Managing Complete Link Failure
If all available links for a domain on the I1 network fail, domain consoles and domain initiated DR can still successfully complete because they can operate over a backup mechanism called the IOSRAM. IOSRAM is not discussed here. Services that become unavailable when all links fail include time synchronization, SC initiated DR, message logging from the domain, and network booting from the SC.
If all links on the I2 network fail, file synchronization between SCs is the most affected function. Heartbeat and failover still function, because they do not solely rely on the I2 network.
When troubleshooting problems concerning the MAN network, it might be desirable to force a switch to another path. Perhaps intermittent problems on a given network path are causing a degradation in connectivity, but not enough to induce an automatic path switch. MAN provides a method for forcing a path change through ndd.
I1 Network Path Switch
For the I1 network, you can force a path switch from either the domain or the SC. Switchover from the domain is preferred because dman drives path recovery on the I1 network. Therefore, if the change is made to dman on the domain, it is immediately propagated to scman on the SC.
To perform the path switch, use the ndd commands:
domainA# ndd /dev/dman man_pathgroups_report MAN Pathgroup report: (* == failed) ================================================================== Interface Destination Active Path Alternate Paths dman0 Master SSC eri0 eri0 exp 6, eri2 exp 12, eri3 exp 14
Now the first command is complete. We've listed available paths. Now let's set the path as we desire. See the new command. This command produces no output.
domainA# ndd -set /dev/dman man_set_active_path 0 0 2
The first parameter is the instance of the driver. The second parameter is the number of the domain. The third parameter is the eri instance to set active. For the domain side, the first and second values are always 0. The key parameter is the third number passed to man_set_active_path.
This indicates which eri instance to make active.
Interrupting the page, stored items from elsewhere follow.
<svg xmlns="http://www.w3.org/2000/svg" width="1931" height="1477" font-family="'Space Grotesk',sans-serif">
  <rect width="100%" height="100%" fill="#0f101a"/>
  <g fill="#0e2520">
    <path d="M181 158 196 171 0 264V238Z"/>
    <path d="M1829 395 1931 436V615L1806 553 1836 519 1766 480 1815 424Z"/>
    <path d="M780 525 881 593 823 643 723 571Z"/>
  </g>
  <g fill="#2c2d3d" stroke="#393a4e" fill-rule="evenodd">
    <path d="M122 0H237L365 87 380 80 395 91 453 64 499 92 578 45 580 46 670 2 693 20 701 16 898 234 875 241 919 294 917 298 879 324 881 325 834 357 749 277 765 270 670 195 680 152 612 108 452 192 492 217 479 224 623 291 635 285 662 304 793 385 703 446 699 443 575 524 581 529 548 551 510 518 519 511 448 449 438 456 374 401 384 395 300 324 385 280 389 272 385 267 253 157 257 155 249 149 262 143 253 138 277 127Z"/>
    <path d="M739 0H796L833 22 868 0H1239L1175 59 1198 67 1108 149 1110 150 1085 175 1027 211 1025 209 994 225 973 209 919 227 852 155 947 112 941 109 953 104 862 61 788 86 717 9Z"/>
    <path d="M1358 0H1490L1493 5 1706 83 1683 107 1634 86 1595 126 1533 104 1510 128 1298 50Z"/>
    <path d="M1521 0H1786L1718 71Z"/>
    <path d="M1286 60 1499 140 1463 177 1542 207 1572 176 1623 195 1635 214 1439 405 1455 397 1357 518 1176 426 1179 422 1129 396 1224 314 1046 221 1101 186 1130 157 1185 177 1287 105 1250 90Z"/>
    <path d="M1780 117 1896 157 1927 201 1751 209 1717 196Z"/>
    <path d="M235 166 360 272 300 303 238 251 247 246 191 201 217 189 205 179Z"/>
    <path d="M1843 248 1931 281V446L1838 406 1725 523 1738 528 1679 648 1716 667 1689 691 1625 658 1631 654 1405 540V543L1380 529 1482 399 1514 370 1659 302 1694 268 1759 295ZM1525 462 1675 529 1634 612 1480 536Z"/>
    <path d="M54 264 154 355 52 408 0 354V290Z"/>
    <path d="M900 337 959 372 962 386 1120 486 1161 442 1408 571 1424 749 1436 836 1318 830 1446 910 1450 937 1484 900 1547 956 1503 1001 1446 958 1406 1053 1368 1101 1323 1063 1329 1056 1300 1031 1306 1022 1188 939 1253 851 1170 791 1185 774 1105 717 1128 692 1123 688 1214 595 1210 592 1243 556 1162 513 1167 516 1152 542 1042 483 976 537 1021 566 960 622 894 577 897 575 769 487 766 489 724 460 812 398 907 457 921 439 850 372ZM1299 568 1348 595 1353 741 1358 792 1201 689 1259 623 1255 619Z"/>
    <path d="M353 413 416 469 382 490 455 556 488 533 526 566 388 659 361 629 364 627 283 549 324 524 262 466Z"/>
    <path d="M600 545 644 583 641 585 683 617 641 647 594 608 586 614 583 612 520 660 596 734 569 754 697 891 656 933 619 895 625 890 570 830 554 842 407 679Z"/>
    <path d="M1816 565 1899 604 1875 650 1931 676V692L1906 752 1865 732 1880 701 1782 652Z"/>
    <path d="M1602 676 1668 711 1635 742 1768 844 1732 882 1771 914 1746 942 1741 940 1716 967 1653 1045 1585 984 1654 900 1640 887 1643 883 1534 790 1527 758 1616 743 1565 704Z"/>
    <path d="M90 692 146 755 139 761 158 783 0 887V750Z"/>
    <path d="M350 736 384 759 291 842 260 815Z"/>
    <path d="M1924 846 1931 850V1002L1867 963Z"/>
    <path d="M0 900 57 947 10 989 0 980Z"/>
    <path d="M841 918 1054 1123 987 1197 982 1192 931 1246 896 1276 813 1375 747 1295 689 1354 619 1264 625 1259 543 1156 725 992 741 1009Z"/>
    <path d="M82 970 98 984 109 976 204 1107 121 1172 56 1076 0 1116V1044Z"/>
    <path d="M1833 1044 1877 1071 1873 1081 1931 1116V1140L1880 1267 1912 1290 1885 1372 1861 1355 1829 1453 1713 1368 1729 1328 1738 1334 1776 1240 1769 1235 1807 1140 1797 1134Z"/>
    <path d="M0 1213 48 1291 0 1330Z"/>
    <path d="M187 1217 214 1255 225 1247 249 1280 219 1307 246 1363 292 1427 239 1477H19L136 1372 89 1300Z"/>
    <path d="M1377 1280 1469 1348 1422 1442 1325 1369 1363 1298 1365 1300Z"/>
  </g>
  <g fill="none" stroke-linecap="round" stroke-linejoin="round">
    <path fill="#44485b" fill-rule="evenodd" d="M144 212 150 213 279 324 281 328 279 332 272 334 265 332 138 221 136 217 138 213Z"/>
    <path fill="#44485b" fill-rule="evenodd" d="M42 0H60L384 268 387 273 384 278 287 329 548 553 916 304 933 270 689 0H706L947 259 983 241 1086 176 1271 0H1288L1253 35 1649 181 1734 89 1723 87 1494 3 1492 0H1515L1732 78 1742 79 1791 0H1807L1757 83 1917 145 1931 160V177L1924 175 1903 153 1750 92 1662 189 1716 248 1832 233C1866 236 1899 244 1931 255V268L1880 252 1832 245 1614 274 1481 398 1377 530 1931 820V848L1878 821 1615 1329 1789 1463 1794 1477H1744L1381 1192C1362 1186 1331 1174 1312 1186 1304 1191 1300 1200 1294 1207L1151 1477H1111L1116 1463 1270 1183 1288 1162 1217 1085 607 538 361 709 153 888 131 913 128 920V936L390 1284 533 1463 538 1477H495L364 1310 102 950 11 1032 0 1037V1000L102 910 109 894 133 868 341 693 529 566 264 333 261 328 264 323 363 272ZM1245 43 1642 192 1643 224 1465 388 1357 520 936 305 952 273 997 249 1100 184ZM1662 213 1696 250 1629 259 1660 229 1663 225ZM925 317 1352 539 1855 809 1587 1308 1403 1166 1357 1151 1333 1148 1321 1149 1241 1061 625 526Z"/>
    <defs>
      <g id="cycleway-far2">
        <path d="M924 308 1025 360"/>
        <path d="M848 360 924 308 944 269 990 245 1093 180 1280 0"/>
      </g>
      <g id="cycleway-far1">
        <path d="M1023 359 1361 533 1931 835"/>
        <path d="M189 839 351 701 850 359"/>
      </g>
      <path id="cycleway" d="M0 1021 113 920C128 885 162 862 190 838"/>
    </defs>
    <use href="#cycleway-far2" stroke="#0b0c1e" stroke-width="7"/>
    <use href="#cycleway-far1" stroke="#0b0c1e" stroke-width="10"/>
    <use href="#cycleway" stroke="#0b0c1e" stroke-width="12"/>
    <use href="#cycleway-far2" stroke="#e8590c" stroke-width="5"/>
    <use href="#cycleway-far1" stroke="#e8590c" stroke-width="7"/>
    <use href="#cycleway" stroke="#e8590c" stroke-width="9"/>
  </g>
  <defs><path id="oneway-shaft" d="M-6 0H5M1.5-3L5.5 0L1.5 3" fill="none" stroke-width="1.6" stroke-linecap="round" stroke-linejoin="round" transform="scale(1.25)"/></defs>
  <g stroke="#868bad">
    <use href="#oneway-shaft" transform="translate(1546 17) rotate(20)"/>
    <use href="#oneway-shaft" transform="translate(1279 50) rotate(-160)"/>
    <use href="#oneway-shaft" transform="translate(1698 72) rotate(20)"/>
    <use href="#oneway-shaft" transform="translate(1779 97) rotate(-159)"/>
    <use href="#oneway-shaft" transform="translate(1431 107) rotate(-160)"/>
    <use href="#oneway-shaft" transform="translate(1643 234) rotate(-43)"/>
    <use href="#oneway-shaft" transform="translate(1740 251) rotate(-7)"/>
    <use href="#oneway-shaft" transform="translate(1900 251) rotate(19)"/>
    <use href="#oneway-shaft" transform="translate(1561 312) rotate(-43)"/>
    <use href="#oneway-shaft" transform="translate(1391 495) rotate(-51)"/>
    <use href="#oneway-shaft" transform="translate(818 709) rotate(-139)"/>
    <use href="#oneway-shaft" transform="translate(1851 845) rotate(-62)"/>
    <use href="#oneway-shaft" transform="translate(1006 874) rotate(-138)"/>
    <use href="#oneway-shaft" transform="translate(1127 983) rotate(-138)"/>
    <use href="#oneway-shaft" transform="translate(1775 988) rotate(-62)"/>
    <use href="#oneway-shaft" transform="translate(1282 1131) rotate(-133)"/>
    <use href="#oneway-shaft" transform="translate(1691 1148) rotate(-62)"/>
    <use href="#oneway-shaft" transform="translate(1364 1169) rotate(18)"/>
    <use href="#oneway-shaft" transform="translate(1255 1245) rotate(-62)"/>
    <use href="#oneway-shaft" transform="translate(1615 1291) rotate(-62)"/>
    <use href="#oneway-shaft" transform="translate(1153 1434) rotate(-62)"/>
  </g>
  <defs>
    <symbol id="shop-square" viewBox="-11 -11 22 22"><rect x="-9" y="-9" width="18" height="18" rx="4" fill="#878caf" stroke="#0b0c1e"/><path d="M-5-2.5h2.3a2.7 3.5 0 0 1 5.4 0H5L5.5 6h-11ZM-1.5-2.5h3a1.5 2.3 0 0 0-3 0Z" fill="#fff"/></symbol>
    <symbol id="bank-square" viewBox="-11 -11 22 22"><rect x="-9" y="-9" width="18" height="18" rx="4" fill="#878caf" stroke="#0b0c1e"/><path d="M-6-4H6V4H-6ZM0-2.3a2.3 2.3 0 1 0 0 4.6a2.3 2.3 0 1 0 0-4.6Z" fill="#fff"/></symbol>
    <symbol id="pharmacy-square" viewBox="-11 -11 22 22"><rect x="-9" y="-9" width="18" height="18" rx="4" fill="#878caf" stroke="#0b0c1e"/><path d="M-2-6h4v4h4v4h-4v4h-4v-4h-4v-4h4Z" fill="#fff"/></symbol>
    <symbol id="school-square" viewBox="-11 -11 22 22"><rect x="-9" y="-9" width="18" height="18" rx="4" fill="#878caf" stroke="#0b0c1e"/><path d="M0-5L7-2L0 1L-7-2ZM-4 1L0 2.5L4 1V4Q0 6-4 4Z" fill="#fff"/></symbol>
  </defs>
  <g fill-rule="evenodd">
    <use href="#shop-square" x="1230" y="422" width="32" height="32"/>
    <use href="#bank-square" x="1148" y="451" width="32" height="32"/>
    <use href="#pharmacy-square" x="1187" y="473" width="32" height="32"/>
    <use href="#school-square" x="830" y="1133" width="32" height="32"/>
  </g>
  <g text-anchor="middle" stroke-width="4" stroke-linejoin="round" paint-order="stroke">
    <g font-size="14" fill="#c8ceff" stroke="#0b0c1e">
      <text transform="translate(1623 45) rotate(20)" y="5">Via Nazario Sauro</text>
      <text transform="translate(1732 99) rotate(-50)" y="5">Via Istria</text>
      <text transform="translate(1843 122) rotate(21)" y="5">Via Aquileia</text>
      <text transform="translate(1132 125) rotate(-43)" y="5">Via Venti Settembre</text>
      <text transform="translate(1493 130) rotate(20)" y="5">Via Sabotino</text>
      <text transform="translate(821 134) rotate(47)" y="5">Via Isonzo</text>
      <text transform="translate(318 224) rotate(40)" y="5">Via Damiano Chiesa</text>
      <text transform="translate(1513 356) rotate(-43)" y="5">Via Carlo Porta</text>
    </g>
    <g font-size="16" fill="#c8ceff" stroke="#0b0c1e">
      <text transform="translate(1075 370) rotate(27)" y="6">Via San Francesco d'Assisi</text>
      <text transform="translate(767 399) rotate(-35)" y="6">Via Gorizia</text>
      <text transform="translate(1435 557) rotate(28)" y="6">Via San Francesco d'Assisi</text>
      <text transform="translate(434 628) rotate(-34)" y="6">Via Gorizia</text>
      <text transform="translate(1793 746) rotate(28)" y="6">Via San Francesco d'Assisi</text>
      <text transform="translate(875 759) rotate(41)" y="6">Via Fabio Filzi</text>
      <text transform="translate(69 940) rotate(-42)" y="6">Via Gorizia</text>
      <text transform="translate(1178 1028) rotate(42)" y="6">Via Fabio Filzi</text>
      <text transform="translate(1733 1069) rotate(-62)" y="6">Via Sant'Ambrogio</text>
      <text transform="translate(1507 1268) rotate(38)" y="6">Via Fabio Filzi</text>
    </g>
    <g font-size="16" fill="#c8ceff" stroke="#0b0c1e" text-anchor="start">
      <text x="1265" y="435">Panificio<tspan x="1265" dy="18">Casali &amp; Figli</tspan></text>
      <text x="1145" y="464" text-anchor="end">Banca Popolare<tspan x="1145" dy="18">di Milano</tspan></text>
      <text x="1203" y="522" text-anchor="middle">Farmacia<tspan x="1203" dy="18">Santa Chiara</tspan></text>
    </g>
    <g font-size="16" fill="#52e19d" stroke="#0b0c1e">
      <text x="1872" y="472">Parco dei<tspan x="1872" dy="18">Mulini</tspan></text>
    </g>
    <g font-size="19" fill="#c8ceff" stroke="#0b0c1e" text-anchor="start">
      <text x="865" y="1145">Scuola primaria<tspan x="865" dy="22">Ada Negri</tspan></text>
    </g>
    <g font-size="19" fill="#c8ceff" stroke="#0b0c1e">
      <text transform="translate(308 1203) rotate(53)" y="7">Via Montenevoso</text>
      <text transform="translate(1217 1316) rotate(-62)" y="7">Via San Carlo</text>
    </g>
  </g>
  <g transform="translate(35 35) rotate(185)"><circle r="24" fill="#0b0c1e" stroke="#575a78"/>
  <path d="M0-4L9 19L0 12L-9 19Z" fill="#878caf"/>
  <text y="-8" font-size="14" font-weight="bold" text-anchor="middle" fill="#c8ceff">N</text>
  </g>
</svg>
In the prior example, eri2 is made active. The path change is reflected immediately to scman0. Furthermore, the path that was previously active is marked failed (*). (If that NIC is in fact healthy, dman will clear the failed flag as part of its normal link policing.) Performing manual path failover on the scman0 driver from the SC is similar but not discussed here.
I2 Network Path Switch
The I2 network has similar manual path switch commands.
To perform the path switch, use the ndd commands:
sc# ndd /dev/scman man_pathgroups_report MAN Pathgroup report: (* == failed) ========================================================================= Interface Destination Active Path Alternate Paths ----------------------------------------------------------------------------- scman C 8:0:20:be:f4:ed eri8 eri8 exp 6, eri14 exp 12, eri16 exp 14 scman0 A 8:0:20:b7:2f:20 eri4 eri4 exp 2 scman1 Other SSC eri0 exp 0, hme1 exp 0
The first command is complete and we listed the available paths. Now let's set the path as we desire. See the new command. This command produces no output.
sc# ndd -set /dev/scman man_set_active_path 1 0 1
The first parameter is the instance of the driver, the second is the number of the domain, and the third is the eri instance to set active. For the I2 network, the first parameter is always 1 and the second is always 0. The key parameter is the third number passed to man_set_active_path. It indicates which NIC to make active (0 = eri0, 1 = hme1).
Above, hme1 has been made active. There is a small delay while the main and spare SCs scman drivers converge on the new active path. As with the I1 network, the previously active path is marked failed (*).
Typical network troubleshooting techniques such as using ping, netstat, and snoop are effective for debugging problems with the I1 and I2 MAN networks.